It is quite surprising that even the Supreme Court is of the opinion that underage crime still forms only a tiny percentage of crimes in the nation (“Justice and the juvenile,” Sept. 6). Is it not necessary to nip the trend in the bud? A juvenile cannot get away after committing a crime that is very serious and has a lasting impact on the lives of others. Rehabilitation and counselling cannot bring back the dead.
Juvenile crimes are not restricted to assaults on women; the involvement of youngsters in acts of terror has been widely reported. Had Ajmal Kasab been under 18, he would have been awarded a lenient punishment which would have been gross injustice. Those perpetrating heinous crimes should be treated mercilessly. The Delhi gang rape shook the soul of India. It is time the loopholes in the law were plugged.
A fine balance needs to be struck between the points of view of the victim’s family and the juvenile. The gang rape and murder of the 23-year-old woman in Delhi was perpetrated in the most ghastly manner possible and it shocked the nation’s conscience. In such cases, an exception needs to be made even if the offender is a juvenile so that there is a deterrent effect and complete justice is done to the victim’s family. Justice should not only be done; it should also be seen to be done.

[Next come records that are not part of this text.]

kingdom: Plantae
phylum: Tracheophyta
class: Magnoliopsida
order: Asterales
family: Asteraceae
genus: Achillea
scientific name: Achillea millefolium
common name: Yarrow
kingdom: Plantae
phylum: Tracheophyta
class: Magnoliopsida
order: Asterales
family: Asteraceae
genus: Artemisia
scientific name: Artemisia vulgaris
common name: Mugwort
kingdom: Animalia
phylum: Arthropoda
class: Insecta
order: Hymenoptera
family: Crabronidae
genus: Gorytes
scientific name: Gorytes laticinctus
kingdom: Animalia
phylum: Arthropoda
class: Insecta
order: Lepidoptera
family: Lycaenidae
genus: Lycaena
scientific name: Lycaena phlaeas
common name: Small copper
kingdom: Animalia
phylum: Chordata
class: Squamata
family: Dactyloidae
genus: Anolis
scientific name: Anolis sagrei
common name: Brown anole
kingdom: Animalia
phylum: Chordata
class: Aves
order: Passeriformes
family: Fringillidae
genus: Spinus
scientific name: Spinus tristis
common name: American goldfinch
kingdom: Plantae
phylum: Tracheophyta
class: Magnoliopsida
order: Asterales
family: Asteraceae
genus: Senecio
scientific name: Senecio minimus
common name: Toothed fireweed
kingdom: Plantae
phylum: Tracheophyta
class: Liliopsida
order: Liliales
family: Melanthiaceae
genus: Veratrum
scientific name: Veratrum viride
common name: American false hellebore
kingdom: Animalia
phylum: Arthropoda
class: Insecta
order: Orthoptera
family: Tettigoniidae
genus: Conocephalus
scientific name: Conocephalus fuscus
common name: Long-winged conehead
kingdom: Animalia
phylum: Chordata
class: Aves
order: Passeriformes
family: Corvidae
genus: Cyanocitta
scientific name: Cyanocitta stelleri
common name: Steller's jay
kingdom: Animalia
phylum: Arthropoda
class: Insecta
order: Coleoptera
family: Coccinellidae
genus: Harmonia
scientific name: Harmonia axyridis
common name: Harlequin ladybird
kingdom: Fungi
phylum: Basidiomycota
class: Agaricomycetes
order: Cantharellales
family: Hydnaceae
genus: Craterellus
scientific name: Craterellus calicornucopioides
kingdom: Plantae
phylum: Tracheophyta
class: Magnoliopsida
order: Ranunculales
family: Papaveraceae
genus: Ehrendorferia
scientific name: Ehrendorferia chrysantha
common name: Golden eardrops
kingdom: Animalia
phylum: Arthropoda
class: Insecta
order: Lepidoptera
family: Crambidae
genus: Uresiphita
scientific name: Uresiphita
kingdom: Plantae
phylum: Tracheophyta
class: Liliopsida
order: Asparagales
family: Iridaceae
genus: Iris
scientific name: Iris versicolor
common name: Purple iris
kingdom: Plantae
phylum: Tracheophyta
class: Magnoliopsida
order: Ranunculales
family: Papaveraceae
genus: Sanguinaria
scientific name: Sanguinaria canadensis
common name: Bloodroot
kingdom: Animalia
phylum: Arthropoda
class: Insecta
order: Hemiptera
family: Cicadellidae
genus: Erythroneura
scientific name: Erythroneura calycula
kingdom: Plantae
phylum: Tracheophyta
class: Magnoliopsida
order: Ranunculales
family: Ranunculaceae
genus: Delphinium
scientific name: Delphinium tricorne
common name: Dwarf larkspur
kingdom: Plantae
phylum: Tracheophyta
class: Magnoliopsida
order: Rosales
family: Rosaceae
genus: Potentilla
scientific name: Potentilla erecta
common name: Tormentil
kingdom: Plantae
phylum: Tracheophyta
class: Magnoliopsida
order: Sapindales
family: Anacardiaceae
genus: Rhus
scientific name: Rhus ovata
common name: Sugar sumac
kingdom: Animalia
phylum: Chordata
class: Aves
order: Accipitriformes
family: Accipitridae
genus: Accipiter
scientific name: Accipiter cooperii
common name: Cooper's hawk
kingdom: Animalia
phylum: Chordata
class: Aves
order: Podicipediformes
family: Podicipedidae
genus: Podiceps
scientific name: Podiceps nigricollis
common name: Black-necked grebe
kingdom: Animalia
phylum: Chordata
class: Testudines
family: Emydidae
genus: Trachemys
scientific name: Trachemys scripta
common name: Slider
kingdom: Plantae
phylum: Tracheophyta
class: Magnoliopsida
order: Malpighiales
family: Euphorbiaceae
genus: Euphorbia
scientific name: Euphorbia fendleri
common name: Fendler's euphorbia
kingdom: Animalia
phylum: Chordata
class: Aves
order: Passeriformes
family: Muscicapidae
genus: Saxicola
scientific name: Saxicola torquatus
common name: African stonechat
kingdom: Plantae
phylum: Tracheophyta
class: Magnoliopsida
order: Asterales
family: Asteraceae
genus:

The rights of the victim and the juvenile accused are equally important. While the victim’s family is entitled to justice, the juvenile offender should get a chance to reform himself. But the right to justice is more important. The job of resolving the conflict between the right of the victim and the juvenile cannot be entrusted only to the judiciary; all stakeholders of society should have a say. A juvenile should be punished on the basis of the gravity of the crime committed by him.
Avadhoot Gorakhanath Shinde,
Doesn’t a heinous crime like the Delhi gang rape come under the “rarest of rare” category? Such crimes should be seen in the light of their gravity rather than the age of the person committing them. That is the least we can do to ensure that the family of the 23-year-old gets justice.
I am aghast on learning that someone who is one day short of 18 years of age can escape severe punishment after committing a heinous crime that would have attracted life imprisonment had he committed it a day later. A weak law will only make a criminal more confident. A few months in a reformatory can hardly reform a person. There is an immediate need to amend the JJ Act.
It is time to revisit the Juvenile Justice Act, 2000. Serious offences like rape, treason, etc., need to be excluded from the scope of the Act. Detention of three years in a Special Home is grossly disproportionate to the gravity of an offence like rape.
Who does not make mistakes? Many people do something that is in conflict with the law as children. Only the degree of the crime varies.
It is, therefore, not right to treat offenders under 18 as adults. As the Supreme Court has pointed out, underage crime still forms only a tiny percentage of crimes. A child cannot commit a heinous crime without the support of adults. Therefore, it is the influence of society — especially the company of adult criminals — that makes juveniles commit crimes, heinous or otherwise. It is the state’s responsibility to reform the juvenile sentenced in the Delhi gang rape case.